Seeking 'ilu ilu' or 'I love you' within the Nepali Congress is not about seeking superficial romance; it is about rediscovering the trust, intimacy, coexistence, and political tolerance that is being lost within the party. Today, more than ideological conflict, a psychological distance is visible within the Congress. Leaders within the same party have begun to treat each other more like obstacles to be overcome than as fellow travelers or even competitors. In such a situation, the organization will not be saved by structure alone; it also needs an emotional and moral embrace to hold the party together.

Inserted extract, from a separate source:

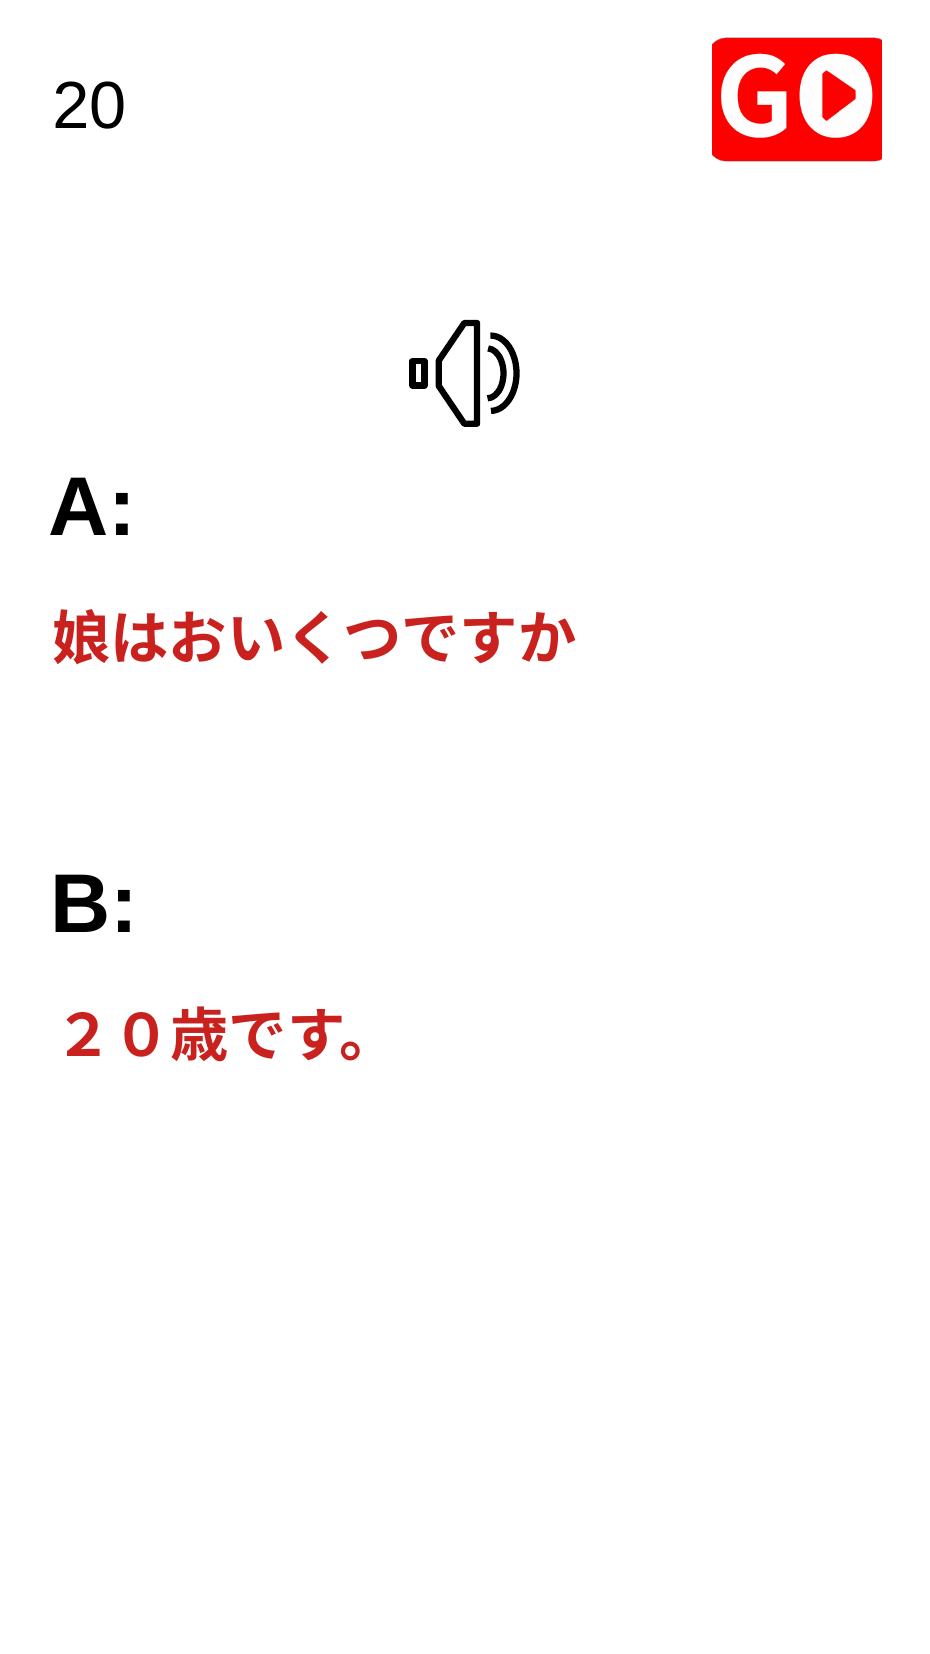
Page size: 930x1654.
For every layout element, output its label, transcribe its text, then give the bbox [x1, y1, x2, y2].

text_box 娘はおいくつですか [37, 562, 898, 710]
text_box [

That embrace is political 'ilu ilu'.

Democratic parties do not survive on bylaws alone; they survive on 'mutual accommodation'. That is, the acknowledgment that 'you are also necessary, and I am also necessary'. The crisis of the Congress is the crisis of this acknowledgment. All factions consider themselves the true Congress but find it difficult to accept the other faction as an essential part of the Congress. Therefore, seeking 'ilu ilu' within the Congress today is not about destroying each other, but about seeking a culture of accepting coexistence, finding the maturity not to turn disagreement into enmity, restoring dialogue between generations, and making the organization not just a machine for gaining power, but a common democratic home.

The debate for an advanced understanding between Shekhar Koirala and Gagan Thapa is essentially a political version of this 'ilu ilu'. This does not mean personal love; it means understanding the mutual historical necessity. Looking at the history of the Congress, major movements have succeeded when leaders have placed common goals above personal ambitions. And the Congress has weakened when the ego of 'the party cannot run without me' has become bigger than the consciousness of 'democracy cannot run without us'.

This question is even more important in today's time because individualistic and sensationalist politics are strengthening outside. If intimacy, trust, and dialogue do not remain within the democratic forces themselves, democracy will be limited to electoral arithmetic. There are many things within the Congress today – factions, strategies, equations, general conventions, power struggles. But perhaps one thing is lacking – the democratic sensibility that 'if you are not there, I will be weak'.

Therefore, the search for 'ilu-ilu' within the Congress is actually a search not for love, but for democratic coexistence.